16. Have tailored clothing made
Hoi An is home to over 300 tailors and leatherworkers. We recomomend knowing what you want ahead of time and taking pictures or a garmet for them to replicate exactly. Make sure you leave plenty of time for fittings and further alterations if needed. Hoi An taylors definately aren’t the cheapest way to have clothing made but are a good option if you want something specific you cant find elesewhere. The quality varies trememdously depending between tailors.
16. An Bang Beach
It’s only a 10-minute drive to the coastline, where a thriving guesthouse scene has grown alongside massage shops and restaurants serving seafood and traditional dishes with cheap beer and smiles.
17. Visit the Lady Buddha
The stunning 67-metre-tall Lady Buddha sits high on a mountain and is the tallest Buddha statue in Vietnam. Just south of Danang the Marble Mountains are limestone-and-marble peaks named after the five elements of nature. They are said to have grown from a dragon’s egg shells. You will need around four to five hours to explore the beautiful caves, shrines, temples and gardens. Make sure to start early in the morning before the heat of the day sets in.
18. Explore on foot
In the evening, when the temprature had dropped explore the town on foot. Head toward the colourfully lit bridges that span the Han River, and watch the Dragon Bridge breathe fire and water on the weekends.

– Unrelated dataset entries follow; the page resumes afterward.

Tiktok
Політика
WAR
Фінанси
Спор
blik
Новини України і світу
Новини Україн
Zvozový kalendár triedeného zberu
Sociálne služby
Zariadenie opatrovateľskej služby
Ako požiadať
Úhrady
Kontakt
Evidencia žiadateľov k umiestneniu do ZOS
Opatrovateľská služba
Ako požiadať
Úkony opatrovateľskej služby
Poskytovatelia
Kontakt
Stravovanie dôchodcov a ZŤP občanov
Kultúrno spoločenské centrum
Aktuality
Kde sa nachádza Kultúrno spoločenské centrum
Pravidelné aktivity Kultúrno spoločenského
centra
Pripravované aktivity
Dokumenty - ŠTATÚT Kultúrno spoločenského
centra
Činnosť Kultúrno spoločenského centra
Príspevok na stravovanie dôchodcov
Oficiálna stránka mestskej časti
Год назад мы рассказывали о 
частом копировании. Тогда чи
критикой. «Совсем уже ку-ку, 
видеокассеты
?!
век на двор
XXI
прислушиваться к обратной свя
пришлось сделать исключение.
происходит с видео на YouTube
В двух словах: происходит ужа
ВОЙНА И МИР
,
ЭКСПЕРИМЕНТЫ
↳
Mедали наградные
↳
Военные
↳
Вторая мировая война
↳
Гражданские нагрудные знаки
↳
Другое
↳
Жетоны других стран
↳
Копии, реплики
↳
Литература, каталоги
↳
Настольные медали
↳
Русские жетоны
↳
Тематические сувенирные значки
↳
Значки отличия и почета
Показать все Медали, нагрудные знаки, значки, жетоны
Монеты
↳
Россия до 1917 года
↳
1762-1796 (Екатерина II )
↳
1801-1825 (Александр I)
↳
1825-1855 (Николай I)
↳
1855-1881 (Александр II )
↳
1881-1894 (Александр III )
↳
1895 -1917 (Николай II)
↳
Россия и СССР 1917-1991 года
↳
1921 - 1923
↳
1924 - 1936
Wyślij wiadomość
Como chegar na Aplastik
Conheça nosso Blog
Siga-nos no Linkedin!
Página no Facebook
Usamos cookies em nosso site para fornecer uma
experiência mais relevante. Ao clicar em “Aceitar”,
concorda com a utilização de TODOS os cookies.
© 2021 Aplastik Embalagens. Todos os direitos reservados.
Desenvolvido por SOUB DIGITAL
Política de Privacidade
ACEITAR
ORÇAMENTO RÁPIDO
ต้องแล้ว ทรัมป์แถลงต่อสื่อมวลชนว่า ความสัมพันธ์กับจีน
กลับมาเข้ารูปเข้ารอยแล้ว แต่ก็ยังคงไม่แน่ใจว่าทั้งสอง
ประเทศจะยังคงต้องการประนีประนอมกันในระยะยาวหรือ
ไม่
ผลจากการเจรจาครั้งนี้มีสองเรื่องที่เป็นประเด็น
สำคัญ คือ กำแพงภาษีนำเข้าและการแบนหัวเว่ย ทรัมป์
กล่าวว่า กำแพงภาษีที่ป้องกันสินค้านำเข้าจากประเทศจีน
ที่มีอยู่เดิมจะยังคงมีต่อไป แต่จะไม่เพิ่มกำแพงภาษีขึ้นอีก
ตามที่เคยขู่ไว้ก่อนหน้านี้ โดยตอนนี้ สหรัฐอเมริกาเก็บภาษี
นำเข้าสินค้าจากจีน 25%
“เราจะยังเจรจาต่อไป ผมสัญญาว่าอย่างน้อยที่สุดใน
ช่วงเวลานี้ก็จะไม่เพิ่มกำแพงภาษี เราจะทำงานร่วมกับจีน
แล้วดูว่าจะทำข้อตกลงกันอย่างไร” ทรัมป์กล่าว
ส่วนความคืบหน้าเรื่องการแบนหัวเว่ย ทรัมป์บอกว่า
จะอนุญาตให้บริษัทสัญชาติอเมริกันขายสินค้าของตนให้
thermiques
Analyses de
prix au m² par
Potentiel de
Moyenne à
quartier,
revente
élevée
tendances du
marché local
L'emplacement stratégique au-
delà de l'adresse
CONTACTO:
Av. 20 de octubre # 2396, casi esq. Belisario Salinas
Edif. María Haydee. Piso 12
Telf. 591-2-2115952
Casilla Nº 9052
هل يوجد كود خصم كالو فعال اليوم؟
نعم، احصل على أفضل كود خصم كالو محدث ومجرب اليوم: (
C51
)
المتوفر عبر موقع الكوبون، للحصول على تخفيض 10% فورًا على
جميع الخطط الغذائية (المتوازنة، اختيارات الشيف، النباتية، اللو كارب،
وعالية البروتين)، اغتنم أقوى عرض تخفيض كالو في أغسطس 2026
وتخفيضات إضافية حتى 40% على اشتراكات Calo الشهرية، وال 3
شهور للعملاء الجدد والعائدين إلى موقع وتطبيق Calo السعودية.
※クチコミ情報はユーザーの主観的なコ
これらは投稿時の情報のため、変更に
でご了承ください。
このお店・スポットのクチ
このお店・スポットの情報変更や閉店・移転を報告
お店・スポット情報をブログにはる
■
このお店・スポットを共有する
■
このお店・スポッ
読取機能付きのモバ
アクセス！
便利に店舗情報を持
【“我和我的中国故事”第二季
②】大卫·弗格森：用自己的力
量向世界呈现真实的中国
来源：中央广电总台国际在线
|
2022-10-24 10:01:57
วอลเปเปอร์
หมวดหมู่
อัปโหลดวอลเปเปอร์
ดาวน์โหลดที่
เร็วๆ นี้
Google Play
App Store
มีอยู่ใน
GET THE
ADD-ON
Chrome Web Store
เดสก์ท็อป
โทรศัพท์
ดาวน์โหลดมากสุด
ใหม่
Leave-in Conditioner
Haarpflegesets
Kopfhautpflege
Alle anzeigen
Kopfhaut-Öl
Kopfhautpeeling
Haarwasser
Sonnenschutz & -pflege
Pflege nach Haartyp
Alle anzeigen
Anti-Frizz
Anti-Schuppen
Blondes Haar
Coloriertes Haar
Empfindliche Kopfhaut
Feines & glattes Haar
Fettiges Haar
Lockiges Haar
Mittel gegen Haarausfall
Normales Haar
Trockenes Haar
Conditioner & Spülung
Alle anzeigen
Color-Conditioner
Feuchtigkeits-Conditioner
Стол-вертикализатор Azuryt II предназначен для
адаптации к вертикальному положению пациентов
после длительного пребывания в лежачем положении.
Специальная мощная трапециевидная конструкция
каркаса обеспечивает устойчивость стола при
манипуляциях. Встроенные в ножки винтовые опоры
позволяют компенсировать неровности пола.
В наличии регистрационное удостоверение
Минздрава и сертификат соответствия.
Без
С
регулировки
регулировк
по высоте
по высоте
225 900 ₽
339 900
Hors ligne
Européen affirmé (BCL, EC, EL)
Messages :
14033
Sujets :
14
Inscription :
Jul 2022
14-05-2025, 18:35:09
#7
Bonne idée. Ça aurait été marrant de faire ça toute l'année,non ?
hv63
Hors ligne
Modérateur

19. Walk across the famous golden bridge at Ba Na Hills
Ba Na Hills is a replica French village with performances, restaurants, rides, a Guinness record-holding cable car and the famous Golden Bridge, perched on two giant hands.
Make sure to sample what we think is some of the best street food in Asia, like the amazing banh mi sandwiches, the banh xeo (crispy pancake) and bowls of beef and noodle pho topped with fresh herbs and chilli.